DATA UNDER STUDY: Begin

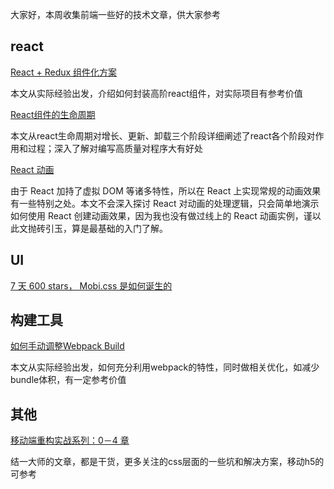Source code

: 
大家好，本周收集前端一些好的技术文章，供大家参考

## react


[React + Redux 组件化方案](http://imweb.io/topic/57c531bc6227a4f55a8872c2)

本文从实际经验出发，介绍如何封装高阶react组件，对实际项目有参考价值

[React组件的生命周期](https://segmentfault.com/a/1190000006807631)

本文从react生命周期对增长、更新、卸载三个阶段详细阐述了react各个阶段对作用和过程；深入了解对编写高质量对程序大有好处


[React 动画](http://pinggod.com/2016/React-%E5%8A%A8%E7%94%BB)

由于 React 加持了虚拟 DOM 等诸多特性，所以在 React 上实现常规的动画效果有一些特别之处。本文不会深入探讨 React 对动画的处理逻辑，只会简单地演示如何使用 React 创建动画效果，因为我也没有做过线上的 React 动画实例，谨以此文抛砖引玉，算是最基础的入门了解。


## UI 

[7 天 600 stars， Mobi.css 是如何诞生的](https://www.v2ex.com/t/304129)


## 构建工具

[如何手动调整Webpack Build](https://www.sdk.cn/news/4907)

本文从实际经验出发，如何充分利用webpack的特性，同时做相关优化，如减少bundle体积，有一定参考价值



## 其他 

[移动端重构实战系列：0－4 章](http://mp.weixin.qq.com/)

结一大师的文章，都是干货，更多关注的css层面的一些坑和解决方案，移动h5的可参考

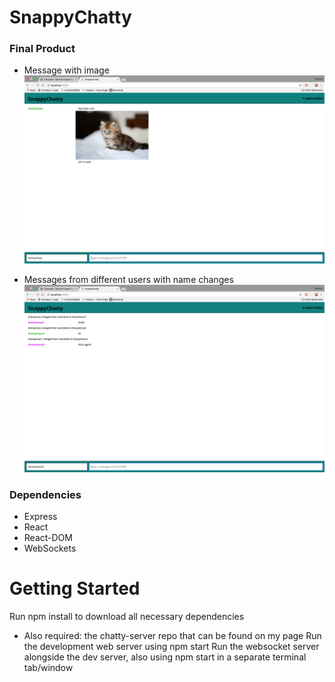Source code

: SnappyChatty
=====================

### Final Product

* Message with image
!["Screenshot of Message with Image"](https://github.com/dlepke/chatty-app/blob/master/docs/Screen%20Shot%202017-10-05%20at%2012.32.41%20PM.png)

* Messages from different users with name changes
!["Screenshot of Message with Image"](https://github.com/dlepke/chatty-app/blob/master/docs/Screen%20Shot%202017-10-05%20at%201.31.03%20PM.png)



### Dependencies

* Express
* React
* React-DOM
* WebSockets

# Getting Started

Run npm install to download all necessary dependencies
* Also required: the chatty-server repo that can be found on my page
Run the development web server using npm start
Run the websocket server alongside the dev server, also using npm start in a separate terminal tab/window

DATA UNDER STUDY: End
DATA UNDER STUDY: Begin

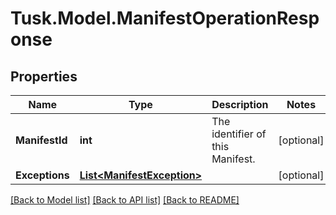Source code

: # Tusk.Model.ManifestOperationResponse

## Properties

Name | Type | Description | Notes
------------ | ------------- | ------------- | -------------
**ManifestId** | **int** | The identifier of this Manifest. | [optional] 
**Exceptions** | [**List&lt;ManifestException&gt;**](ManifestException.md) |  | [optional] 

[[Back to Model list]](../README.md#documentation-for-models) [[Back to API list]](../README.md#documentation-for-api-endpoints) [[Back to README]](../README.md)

DATA UNDER STUDY: End

● **WHAT TO DO**
Report every line above that contains the string "with", copying each one in full. Case counts.

● **ANSWER SPACE**
* Message with image
!["Screenshot of Message with Image"](https://github.com/dlepke/chatty-app/blob/master/docs/Screen%20Shot%202017-10-05%20at%2012.32.41%20PM.png)
* Messages from different users with name changes
!["Screenshot of Message with Image"](https://github.com/dlepke/chatty-app/blob/master/docs/Screen%20Shot%202017-10-05%20at%201.31.03%20PM.png)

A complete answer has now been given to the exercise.